*** Opening Extract to read ***

You need to make sure that your or whoever is sending your emails not only follows the rules set forth by the CAN-SPAM Act but is also adhering to deliverability standards. Check your or your email sender's score. This will let you know if you need to make some changes.

Spam Complaints

Despite following regulations and the tips listed above, you will still get the occasional spam complaint. These usually come from disengaged subscribers who:

  • Didn't subscribe (i.e. you made a mistake in who you sent the message to)
  • Didn't recognize you as the sender
  • Forgot that they signed up

Improve Your Email Deliverability Rate

At Alchemer, we understand how frustrating it is to have your email list audited, or your email campaign paused because of a high bounce or spam rate, or your campaign throttled if you have over 2000 invites. But it is only by following good email practices that we can keep a good sender reputation so that we can deliver all of our customers' survey invitations.

*** Closing Extract to read ***

[Activities]:
a - Summarize the passage on email deliverability in two sentences.
b - Reproduce the part of the passage on email deliverability that opens with the words "Despite following regulations" and closes with "customers' survey invitations.", substituting "mailing list" for "email list".
c - State whether each statement agrees with the passage on email deliverability, answering yes or no and quoting the deciding words.
(i) Spam complaints usually come from disengaged subscribers.
(ii) Following regulations prevents spam complaints entirely.
(iii) A campaign may be throttled when it has over 2000 invites.

*** Opening Record extracts ***

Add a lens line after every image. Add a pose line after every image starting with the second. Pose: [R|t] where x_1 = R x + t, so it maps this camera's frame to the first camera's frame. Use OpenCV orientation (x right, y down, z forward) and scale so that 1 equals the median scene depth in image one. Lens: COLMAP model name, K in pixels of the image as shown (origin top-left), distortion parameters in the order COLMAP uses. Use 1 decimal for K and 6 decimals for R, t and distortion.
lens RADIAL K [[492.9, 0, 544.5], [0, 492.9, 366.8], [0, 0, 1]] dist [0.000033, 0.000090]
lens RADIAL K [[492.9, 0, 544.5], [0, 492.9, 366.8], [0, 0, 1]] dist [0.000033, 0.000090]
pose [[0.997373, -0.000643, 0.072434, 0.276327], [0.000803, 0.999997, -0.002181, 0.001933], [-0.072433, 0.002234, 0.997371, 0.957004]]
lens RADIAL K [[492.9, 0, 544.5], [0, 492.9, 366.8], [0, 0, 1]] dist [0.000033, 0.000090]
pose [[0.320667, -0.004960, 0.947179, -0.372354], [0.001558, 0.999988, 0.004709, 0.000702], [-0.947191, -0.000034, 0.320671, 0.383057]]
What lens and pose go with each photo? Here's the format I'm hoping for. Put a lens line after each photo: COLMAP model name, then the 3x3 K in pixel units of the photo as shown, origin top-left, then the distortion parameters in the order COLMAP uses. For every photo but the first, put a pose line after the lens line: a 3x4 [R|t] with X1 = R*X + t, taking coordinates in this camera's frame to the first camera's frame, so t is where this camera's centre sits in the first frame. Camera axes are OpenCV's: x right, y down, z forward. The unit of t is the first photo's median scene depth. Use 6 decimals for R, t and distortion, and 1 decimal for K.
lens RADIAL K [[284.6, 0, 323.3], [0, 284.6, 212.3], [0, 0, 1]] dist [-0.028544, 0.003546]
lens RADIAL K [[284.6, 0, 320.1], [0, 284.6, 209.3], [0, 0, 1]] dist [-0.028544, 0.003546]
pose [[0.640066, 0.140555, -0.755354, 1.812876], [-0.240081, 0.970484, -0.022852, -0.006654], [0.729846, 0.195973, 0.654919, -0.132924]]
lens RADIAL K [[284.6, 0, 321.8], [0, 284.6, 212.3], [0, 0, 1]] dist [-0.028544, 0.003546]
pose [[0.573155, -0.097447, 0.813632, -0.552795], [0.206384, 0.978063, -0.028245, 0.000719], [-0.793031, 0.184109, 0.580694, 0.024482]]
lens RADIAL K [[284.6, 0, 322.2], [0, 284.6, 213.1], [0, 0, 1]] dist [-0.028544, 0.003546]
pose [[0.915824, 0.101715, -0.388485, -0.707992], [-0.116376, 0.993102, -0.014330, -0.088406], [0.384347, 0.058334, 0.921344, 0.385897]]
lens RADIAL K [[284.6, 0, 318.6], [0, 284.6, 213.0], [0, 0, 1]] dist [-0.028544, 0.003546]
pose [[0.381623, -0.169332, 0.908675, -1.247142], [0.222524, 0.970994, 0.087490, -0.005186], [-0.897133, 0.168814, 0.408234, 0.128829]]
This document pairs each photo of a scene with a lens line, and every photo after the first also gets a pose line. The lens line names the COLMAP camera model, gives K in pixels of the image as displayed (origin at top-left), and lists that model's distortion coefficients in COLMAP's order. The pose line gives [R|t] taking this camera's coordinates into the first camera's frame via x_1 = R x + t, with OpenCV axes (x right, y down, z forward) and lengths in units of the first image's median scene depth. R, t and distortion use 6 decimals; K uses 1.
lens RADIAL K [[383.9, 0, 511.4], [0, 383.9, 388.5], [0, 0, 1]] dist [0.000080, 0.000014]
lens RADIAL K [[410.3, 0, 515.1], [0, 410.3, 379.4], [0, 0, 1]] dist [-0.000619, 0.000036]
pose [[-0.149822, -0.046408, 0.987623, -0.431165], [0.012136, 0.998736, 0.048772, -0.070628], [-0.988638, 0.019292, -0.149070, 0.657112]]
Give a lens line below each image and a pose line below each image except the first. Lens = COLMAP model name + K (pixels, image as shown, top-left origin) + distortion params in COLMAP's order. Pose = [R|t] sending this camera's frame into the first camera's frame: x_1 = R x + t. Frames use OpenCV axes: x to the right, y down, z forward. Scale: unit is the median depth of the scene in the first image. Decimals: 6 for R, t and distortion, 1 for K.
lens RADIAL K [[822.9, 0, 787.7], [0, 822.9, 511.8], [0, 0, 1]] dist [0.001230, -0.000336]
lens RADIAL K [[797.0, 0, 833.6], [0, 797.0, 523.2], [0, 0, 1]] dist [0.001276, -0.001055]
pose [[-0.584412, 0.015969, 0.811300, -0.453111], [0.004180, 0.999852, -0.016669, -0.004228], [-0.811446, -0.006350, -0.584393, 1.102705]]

*** Closing Record extracts ***

[Responses by task]:
a - Senders should both comply with the CAN-SPAM Act and meet deliverability standards, checking their sender score to learn whether changes are needed. Occasional spam complaints will still arrive, usually from disengaged subscribers, and Alchemer states that only good email practices let it keep the sender reputation needed to deliver its customers' survey invitations.

b -
Despite following regulations and the tips listed above, you will still get the occasional spam complaint. These usually come from disengaged subscribers who:

  • Didn't subscribe (i.e. you made a mistake in who you sent the message to)
  • Didn't recognize you as the sender
  • Forgot that they signed up

Improve Your Email Deliverability Rate

At Alchemer, we understand how frustrating it is to have your mailing list audited, or your email campaign paused because of a high bounce or spam rate, or your campaign throttled if you have over 2000 invites. But it is only by following good email practices that we can keep a good sender reputation so that we can deliver all of our customers' survey invitations.

c -
(i) Yes: "These usually come from disengaged subscribers"
(ii) No: "you will still get the occasional spam complaint"
(iii) Yes: "your campaign throttled if you have over 2000 invites"